If $M=(1,0)$ is the midpoint of $AB$, then line $OM$ intersects $e$ at points $E$, $F$ with horizontal tangent. Moreover, $OM$ meets at $T=(0,2)$ both tangents at $A$ and $B$, and we have: $$ OM:OE=OE:OT, $$ which projected onto $y$-axis gives $$ 4:(y_E+2)=(y_E+2):2, \quad\text{that is:}\quad y_E=2\sqrt2-2. $$ Let's now shear $e$ about the $x$-axis, to transform it to an ellipse $e'$ whose axes are parallel to cartesian axes (red in figure below). Note that the semi-major axis of $e'$ has a length $$a'=y_E-y_O=2\sqrt2,$$ while the semi-minor axis has a length $$b'=x_I-x_O=\sqrt2.$$ Shearing preserves area, hence the area we want to compute is the same as that of the part of ellipse $e'$ lying above the $x$-axis.

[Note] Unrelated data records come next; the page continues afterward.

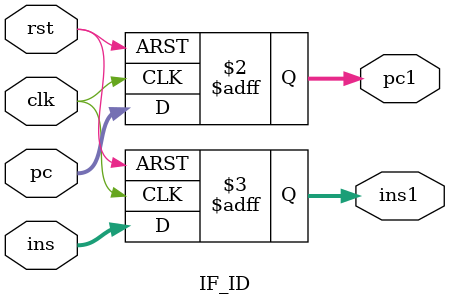
<source format=v>
module IF_ID(pc1, ins1, clk, rst, pc, ins); 
  output reg [31:0] pc1; 
  output reg [31:0] ins1; 
  input clk, rst; 
  input [31:0] pc; 
  input [31:0] ins; 

  always@(posedge clk, posedge rst)
  begin
    if(rst)
    begin
      pc1 <= 0; 
      ins1 <= 0; 
    end
    else if(clk)
    begin
      pc1 <= pc; 
      ins1 <= ins; 
    end
  end

endmodule

</source>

Finally, we can stretch $e'$ perpendicular to $x$-axis by a factor $b'/a'=1/2$, to obtain a circle (green in the figure) with radius $b'$. The area of the circular segment with base $AB$ lying above the $x$-axis can be easily computed as: $$ A_\text{circular segment}={\pi\over2}-1. $$ To get the area of the elliptical segment we need only un-stretch $A_\text{circular segment}$ multiplying it by a factor of $2$: $$ A_\text{elliptical segment}={\pi}-2. $$